Ou seja: a universidade tem de contribuir DIRETAMENTE para aquela seção do Lean Canvas, a “vantagem matadora”, da qual só ela detém a batuta! A maior empresa do Mundo de 2030, segundo 10 entre 10 futurólogos sérios, será uma empresa que tem por proposta de valor a capacitação. Ou seja: o Mercado exige conhecimento metodológico aprimorado para ser competitivo. Somos especialistas nisso. Essa é a grande oportunidade da incubadora: atuar com EGGubator, unidade geradora de “ovos”, “sementes” de empreendedorismo inovador, atuando como um ente especializado em transformar teoria em prática. A parte hard da teoria deve ficar com a Academia. A Validação do negócio – aqui entendido como solução para a sociedade em qualquer área, seja tecnológica, social, ambiental, cultural etc. – fica para o Mercado.
O Mercado tem de ser feito no Mercado: Market inside Market™
Ok, GBB-San: Pintaste o Black Mirror! Qual é o conselho então?
Há muito venho aprendendo com a labuta. E o que venho percebido é óbvio: não adianta ensinar o mancebo, ou a donzela, a nadar na piscina e depois lançar o desavisado ao mar. Outra coisa que pode-se afirmar sobre uma incubadora pública é que as taxas cobradas para a incubação não cobrem nem a energia elétrica dos respectivos prédios. Ou seja: como cobrar por VPL, break even, payback e coisas do gênero se o próprio berçário não se mostra sustentável? O dever de casa, não teria que ser respondido corretamente antes de ser ensinado?
Observando isso, estamos pivotando o formato de incubação da inPACTA para um modelo a la Effectuation, pois o Canvas deu errado .

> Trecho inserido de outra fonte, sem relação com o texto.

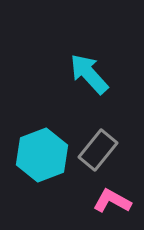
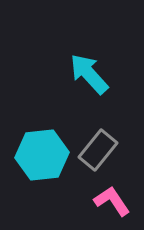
cyan hexagon: rotated 15 degrees clockwise
pink L-shape: rotated 27 degrees clockwise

Nesse novo modelo, não trabalharemos mais com incubação convencional, mas com detecção de negócios e composição de equipes, utilizando ao máximo as tecnologias disponíveis, as redes de comunicação e a Universidade. Administraremos todos os projetos a distância com validação in loco, prevendo a redução do custo para a universidade a um centésimo do atual. Pensamos que as chances de sucesso são maiores, pois o empreendedor terá de desenvolver seu negócio no próprio Mercado. Projetos nascidos “na rua” só sobreviverão se forem “batizados pela rua”. Não haverá ilusão subsidiada por estruturas burocráticas. Simples assim. A esta metodologia que estamos desenvolvendo (ainda é segredo, e já escrevi demais…) e que em breve será validada, damos o nome de Market inside Market™. Vai ser divertido testar isso!
Fechando…
Respondendo à questão colocada como ameaça se “As incubadoras são necessárias?”, diria que a resposta é condicional. Não, se mantiverem esse formato de administração convencional. Sim, se adequarem sua forma de operação à realidade do mar do Mercado, e não à piscina de suas ilusões! Menos Idalberto Chiavenato e mais Eric Ries, se é que me entendem!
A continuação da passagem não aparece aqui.